Robert Glasper is the only artist to have an album — his 2012 release Black Radio — debut in the top 10 of four Billboard charts at the same time: Hip Hop R&B, Urban Contemporary, Jazz, and Contemporary Jazz. He’s a musical polymath whose CV spans era and genre, having collaborated with Kendrick Lamar and Herbie Hancock, among others. At the piano, he can serve up jazz licks worthy of Mary Lou Williams before segueing into a Nirvana cover — a diverse skill set brought to bear on his latest project, scoring HBO’s Winning Time: The Rise of the Lakers Dynasty alongside Succession soundtracker Nicholas Britell.

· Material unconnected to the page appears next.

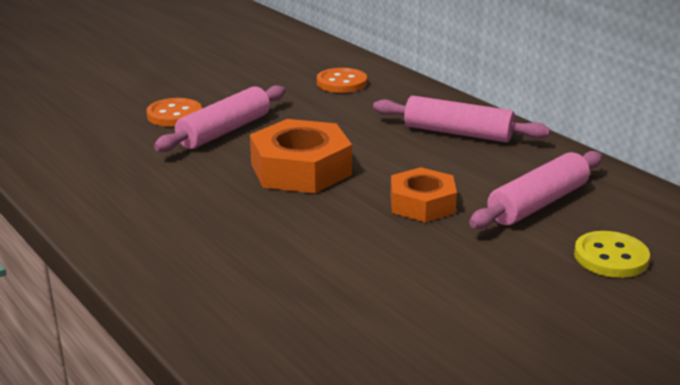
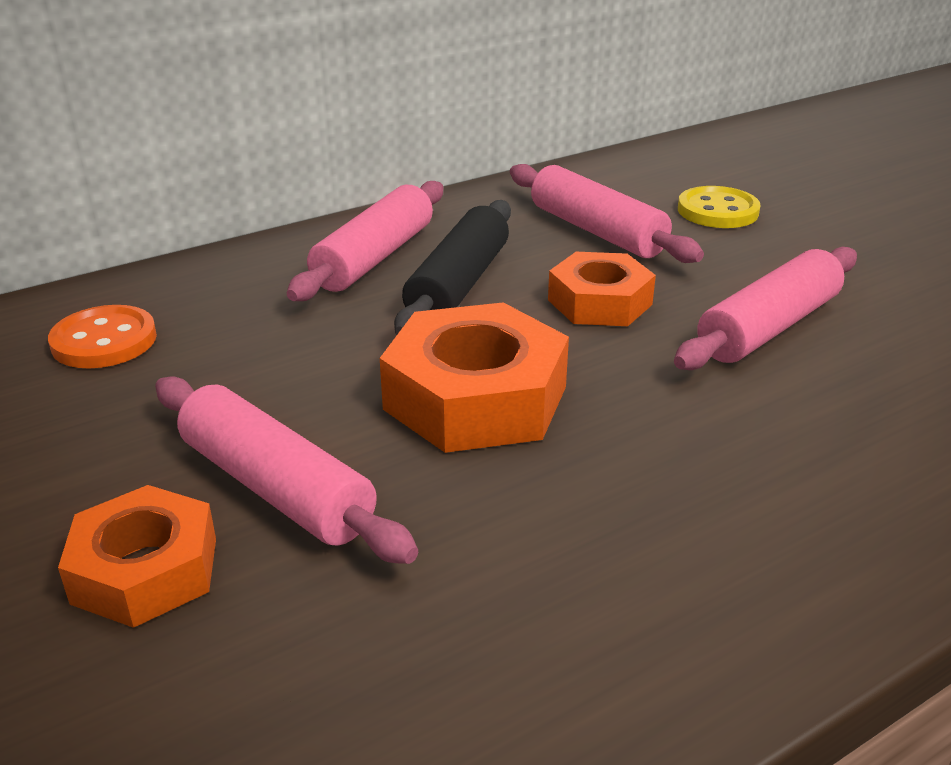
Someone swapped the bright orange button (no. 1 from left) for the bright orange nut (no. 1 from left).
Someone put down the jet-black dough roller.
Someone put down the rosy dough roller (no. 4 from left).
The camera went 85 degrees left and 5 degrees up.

The gig was one where he used not just his musical chops, but also his own experience as a grade-school hooper. Switched on Pop’s Nate Sloan spoke with Glasper about crafting the sound of the 1980s, improvising soundtrack themes on the spot, and the commonalities of jazz and basketball.
Nate Sloan: What made you sign on to this project in the first place?
Robert Glasper: Nick Britell, who was the initial composer for it. I was a fan of his, so when his people called my people, and it was like, “Hey, Nick Britell wants you to join him on a score,” I was like, “Fuck yeah.” I didn’t even know what it was.
So you didn’t know the project was Winning Time, just that it was a chance to work with Nick.
I knew he did Succession and I knew he did Moonlight. Then my manager told me what it was, and I was like, “Oh, absolutely.” Not only am I a fan of Nick, but I’m a fan of basketball as well. In junior high, I thought I was going to be a basketball player before a piano player. Then in my first year of high school, I realized that that dream was not going to come up when I sat on the bench the whole fucking year. So I always say I slipped the bench over to the piano and that’s been my saving grace. But I also remember watching the Lakers in the ’80s with my dad, who’s a big fan. So I remember those Laker-Boston rivalries. It was just all that combined: Hell yeah, I’m down.
This series is set in the late ’70s and early ’80s, so when you’re composing, how much are you trying to channel the sound of those eras?
We’re trying to always stay true to the time period. We know what sounds were used in the ’70s and early ’80s, down to the way you tune the drums — because drums in the ’70s had a certain kind of tone. My guitarist might say, “Let me change the strings on this, because in this time period these were the strings that were used on these kinds of songs.” Those things help tell the story.
Is there some truth to that cliché about jazz and basketball, that you can put five people who’ve never played together before on the court, or in a studio, and they can do these incredible things together?
Absolutely. With jazz, everything’s in the moment. Certain things are rehearsed, like when you’re playing basketball. But when the defense comes, then those players will get interrupted. Same thing in music. You can rehearse all you want in your room by yourself. When you add other musicians, it’s going to change because now they’re saying something and you have to react to that in the same way and figure that out. A lot of times there is a point guard in music, a music director dictating the situation, but they still have to be in the moment. We can say, “Hey, guitar player, you play next”; “Drummer, you do this”; “We’re coming up to this bit.” But it’s still in the moment, so you have to be prepared for things to not go your way.
It sounds like there’s even a level of improvisation in the room when you’re creating these themes for Winning Time.
It’s all improv. Nick tried to bring charts the first time we recorded. It was adorable. I was like, “Aw, look at Nick, bringing in charts, being responsible, being ready, being prepared.” That’s not how I roll. I was like, “Hell no, don’t you dare write down ‘funk.’ You leave that folder over there.” And he laughed. I was like, “Just pull up the screen. We’ll look at it. We’re going to come up with the vibes on the spot. And trust me: You’re going to be satisfied.”
This interview has been condensed and edited for clarity.